→ **SHORT PROBLEM**
Identify each line in the material below that contains the string "startDerivative", treating uppercase and lowercase as different, and copy those lines.

→ **RECORDS FOR THE TASK**
^^^^^^^^
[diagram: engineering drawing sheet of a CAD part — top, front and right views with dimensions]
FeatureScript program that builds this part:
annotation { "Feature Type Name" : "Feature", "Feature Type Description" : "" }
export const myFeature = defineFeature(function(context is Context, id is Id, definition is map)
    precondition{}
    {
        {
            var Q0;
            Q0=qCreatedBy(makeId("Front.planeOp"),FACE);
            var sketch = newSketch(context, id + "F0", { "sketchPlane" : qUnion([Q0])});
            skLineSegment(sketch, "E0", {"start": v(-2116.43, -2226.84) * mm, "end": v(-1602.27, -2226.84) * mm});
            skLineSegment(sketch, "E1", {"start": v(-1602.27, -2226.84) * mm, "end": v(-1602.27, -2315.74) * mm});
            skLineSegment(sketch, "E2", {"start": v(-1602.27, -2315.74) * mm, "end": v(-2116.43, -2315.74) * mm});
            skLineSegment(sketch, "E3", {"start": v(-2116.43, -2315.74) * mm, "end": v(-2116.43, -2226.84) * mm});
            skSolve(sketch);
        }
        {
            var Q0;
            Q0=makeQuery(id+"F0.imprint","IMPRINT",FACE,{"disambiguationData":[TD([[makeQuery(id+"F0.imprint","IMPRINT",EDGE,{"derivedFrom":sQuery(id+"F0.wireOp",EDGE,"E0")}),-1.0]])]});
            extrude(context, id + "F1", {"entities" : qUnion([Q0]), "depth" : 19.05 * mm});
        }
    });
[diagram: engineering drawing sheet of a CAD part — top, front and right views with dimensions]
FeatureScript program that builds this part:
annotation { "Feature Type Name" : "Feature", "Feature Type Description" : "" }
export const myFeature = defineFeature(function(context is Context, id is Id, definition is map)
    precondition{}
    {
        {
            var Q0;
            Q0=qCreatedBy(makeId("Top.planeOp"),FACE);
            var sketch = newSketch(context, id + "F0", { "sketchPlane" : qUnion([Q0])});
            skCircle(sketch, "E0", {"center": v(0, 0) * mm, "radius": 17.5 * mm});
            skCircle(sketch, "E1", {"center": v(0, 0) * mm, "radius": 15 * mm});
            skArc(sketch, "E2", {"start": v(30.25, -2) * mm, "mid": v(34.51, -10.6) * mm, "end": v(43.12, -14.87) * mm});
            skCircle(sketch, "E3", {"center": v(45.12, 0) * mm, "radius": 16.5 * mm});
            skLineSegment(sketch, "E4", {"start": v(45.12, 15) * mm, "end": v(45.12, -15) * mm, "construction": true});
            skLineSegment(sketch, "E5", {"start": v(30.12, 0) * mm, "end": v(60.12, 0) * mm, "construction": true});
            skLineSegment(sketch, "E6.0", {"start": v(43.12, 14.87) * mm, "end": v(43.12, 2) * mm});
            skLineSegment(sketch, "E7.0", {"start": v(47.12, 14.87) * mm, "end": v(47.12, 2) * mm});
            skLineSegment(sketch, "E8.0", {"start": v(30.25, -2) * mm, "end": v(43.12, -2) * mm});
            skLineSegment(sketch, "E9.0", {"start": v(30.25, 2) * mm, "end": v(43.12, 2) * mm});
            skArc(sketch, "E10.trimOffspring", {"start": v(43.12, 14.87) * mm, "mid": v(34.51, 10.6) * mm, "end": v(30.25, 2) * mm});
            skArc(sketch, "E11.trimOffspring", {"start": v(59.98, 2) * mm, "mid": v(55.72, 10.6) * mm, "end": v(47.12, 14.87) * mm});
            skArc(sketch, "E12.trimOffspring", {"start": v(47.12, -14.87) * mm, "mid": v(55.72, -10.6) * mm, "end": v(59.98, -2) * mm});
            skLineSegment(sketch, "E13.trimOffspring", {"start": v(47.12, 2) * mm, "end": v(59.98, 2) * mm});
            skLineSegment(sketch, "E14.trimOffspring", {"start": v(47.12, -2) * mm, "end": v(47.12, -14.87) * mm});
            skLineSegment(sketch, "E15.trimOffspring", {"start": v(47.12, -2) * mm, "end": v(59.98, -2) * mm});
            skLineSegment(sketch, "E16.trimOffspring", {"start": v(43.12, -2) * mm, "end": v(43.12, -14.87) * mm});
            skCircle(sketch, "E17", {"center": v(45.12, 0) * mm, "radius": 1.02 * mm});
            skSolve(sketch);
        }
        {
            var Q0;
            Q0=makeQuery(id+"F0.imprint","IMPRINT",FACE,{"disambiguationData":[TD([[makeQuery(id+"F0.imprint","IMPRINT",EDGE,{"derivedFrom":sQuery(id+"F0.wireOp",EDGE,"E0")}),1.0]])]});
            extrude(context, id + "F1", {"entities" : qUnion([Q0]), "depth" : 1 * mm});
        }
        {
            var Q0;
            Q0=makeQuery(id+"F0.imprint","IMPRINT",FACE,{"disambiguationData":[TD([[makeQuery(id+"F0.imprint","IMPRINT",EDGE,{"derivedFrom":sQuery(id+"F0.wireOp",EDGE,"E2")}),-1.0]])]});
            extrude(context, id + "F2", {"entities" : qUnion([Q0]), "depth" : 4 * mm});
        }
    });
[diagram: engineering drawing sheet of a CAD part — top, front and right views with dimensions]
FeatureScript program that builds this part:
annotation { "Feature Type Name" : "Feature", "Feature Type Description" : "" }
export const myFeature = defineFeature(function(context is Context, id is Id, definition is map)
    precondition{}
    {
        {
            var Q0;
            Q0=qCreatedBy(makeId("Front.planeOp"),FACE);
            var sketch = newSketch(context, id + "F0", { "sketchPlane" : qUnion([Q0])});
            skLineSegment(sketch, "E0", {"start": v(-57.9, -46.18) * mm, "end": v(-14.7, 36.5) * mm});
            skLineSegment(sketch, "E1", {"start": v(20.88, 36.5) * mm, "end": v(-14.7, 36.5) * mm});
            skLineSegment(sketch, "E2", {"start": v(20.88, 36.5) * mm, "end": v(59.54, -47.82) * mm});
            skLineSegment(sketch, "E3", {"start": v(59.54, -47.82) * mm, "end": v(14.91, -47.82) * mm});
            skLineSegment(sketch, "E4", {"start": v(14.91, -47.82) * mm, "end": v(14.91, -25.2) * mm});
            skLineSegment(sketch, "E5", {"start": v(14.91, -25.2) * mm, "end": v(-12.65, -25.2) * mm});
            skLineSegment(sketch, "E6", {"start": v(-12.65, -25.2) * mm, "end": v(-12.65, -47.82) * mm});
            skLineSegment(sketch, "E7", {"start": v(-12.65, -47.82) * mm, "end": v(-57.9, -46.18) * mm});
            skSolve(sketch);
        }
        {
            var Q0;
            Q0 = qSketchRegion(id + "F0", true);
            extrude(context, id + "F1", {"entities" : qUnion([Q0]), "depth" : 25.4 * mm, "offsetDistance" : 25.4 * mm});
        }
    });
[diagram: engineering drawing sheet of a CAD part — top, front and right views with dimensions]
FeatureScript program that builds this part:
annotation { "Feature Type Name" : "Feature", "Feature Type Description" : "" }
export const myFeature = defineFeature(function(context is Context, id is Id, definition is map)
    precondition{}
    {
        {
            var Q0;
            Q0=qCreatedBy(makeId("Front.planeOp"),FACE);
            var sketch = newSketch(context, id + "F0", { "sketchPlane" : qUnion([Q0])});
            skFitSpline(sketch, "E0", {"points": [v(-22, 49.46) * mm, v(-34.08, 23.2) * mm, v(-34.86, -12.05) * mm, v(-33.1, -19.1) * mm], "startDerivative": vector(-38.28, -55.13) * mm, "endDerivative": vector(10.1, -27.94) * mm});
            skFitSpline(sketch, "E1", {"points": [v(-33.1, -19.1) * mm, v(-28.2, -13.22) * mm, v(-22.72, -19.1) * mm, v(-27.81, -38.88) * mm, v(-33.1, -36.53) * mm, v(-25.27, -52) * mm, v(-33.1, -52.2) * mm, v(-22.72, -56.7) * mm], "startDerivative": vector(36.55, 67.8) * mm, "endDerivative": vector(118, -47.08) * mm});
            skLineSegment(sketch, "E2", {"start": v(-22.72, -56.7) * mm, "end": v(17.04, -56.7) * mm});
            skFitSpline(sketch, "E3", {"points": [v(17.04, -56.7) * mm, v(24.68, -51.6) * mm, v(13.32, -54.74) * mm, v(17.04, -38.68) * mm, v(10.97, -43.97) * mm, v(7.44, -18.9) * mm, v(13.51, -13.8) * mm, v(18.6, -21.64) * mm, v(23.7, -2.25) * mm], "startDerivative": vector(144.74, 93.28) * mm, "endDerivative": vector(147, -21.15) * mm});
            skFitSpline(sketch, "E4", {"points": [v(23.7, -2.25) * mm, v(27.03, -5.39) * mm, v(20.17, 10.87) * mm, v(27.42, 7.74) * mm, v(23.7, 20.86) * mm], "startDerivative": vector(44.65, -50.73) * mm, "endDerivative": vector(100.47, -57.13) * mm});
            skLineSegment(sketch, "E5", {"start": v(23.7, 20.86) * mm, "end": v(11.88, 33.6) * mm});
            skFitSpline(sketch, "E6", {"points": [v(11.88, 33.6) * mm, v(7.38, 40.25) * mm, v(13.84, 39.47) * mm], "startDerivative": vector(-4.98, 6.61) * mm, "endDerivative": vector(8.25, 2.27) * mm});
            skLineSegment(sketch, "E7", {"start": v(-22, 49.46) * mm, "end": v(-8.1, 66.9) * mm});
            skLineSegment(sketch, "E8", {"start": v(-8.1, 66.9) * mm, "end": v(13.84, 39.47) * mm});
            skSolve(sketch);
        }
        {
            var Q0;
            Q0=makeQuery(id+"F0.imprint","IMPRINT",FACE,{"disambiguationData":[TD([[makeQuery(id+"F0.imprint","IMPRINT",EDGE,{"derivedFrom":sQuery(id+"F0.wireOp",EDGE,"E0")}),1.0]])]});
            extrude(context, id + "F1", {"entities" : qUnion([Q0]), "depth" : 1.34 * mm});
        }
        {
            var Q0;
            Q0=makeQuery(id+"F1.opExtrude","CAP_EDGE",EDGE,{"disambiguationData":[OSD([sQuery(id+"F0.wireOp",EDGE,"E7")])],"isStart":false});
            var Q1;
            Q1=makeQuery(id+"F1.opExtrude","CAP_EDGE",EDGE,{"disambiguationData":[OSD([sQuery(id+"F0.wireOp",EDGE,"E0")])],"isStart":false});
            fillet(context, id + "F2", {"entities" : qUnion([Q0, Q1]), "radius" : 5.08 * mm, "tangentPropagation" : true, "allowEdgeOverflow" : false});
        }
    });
^^^^^^^^
→ **RESULT OF THIS TASK**
            skFitSpline(sketch, "E0", {"points": [v(-22, 49.46) * mm, v(-34.08, 23.2) * mm, v(-34.86, -12.05) * mm, v(-33.1, -19.1) * mm], "startDerivative": vector(-38.28, -55.13) * mm, "endDerivative": vector(10.1, -27.94) * mm});
            skFitSpline(sketch, "E1", {"points": [v(-33.1, -19.1) * mm, v(-28.2, -13.22) * mm, v(-22.72, -19.1) * mm, v(-27.81, -38.88) * mm, v(-33.1, -36.53) * mm, v(-25.27, -52) * mm, v(-33.1, -52.2) * mm, v(-22.72, -56.7) * mm], "startDerivative": vector(36.55, 67.8) * mm, "endDerivative": vector(118, -47.08) * mm});
            skFitSpline(sketch, "E3", {"points": [v(17.04, -56.7) * mm, v(24.68, -51.6) * mm, v(13.32, -54.74) * mm, v(17.04, -38.68) * mm, v(10.97, -43.97) * mm, v(7.44, -18.9) * mm, v(13.51, -13.8) * mm, v(18.6, -21.64) * mm, v(23.7, -2.25) * mm], "startDerivative": vector(144.74, 93.28) * mm, "endDerivative": vector(147, -21.15) * mm});
            skFitSpline(sketch, "E4", {"points": [v(23.7, -2.25) * mm, v(27.03, -5.39) * mm, v(20.17, 10.87) * mm, v(27.42, 7.74) * mm, v(23.7, 20.86) * mm], "startDerivative": vector(44.65, -50.73) * mm, "endDerivative": vector(100.47, -57.13) * mm});
            skFitSpline(sketch, "E6", {"points": [v(11.88, 33.6) * mm, v(7.38, 40.25) * mm, v(13.84, 39.47) * mm], "startDerivative": vector(-4.98, 6.61) * mm, "endDerivative": vector(8.25, 2.27) * mm});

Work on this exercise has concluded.